Trust, confidence and mutual respect are the keys to that record, he said.

“The players and owners have to get on the same page economically so that they have a selfish reason to pull together,” he said. “Of course, if my freight handlers threaten a strike, I can walk down the street and find replacements. I can’t do that with major league ballplayers, and the players know it.”

The Rockies, of course, were headed for another attendance record, and McMorris was firmly against revenue sharing if it meant the small markets were simply treating it as welfare and not putting it back in the game.

He ultimately decided that increased sharing linked to both a cap and payroll floor that forces the small markets to reinvest in players is in the industry’s best interest, although the Rockies and Florida Marlins, as the new kids, will be excused from revenue sharing for three years.

“We can probably survive under any system,” McMorris said of the Rockies. “But from a competitive standpoint, we’re only as strong as the teams we’re playing are, and six to eight truly consider themselves to be on a death watch.”

Advertisement

With all of that, McMorris remains a moderate loosely tied to a high-revenue coalition that favors compromise and resumption of the season. If the World Series goes down, he said, it will be an “embarrassment to everybody in the game.” He spent four hours with Fehr on Wednesday night looking for a conceptual approach that could keep the process alive but came away thinking that the union has “stonewalled every attempt” to sustain dialogue on the issue of cost certainty.

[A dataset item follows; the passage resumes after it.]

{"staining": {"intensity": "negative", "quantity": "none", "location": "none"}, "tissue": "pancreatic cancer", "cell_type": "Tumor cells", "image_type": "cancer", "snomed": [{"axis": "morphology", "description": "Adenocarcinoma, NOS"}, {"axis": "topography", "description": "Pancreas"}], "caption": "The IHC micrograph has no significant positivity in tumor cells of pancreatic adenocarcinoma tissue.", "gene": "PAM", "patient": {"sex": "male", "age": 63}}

His attitude, according to sources, was exemplified by an incident during a recent owners’ meeting in New York. McMorris was greeted by noted hawk Reinsdorf, who said: “Don’t you just love all this politics and behind the scenes stuff, Jerry?”

Replied McMorris: “No, Jerry, I’d rather be watching baseball.”

FREE AGENTS

There are 192 players who approach the end of the season eligible for free agency and no longer sure what that means.

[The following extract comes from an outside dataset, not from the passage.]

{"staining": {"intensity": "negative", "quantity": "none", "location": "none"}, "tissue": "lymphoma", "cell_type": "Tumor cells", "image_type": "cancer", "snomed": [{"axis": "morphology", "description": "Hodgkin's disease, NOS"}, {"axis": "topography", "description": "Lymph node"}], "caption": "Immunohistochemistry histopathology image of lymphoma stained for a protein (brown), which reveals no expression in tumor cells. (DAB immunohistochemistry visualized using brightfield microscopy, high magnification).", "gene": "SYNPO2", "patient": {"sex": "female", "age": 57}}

Among them: Jack McDowell, Larry Walker, Gregg Jefferies, Paul O’Neill, Jay Buhner, Jim Abbott, Kevin Brown, John Franco, Danny Jackson, John Kruk, Jeff Blauser, Bill Swift and 10 Dodgers: Brett Butler, Jim Gott, Kevin Gross, Chris Gwynn, Orel Hershiser, Roger McDowell, Cory Snyder, Jeff Treadway, Tim Wallach and Mitch Webster.

“I think the very best players will still be OK, but there’s a lot to be worried about because no one knows what system will be in place,” veteran agent Tom Reich said.

Players eligible for free agency usually start filing on the day after the World Series, but there may not be a World Series.

Advertisement

If the owners unilaterally implement their new system, salary arbitration would be eliminated, directly affecting players who hold free-agent repeater rights. If not offered arbitration within five days after the end of the World Series, those players become unrestricted free agents.

Unilateral implementation would also change the free-agency rules. Fourth- and fifth-year players would become eligible for free agency, but their current clubs would have the right of first refusal. A sixth-year player would remain an unrestricted free agent.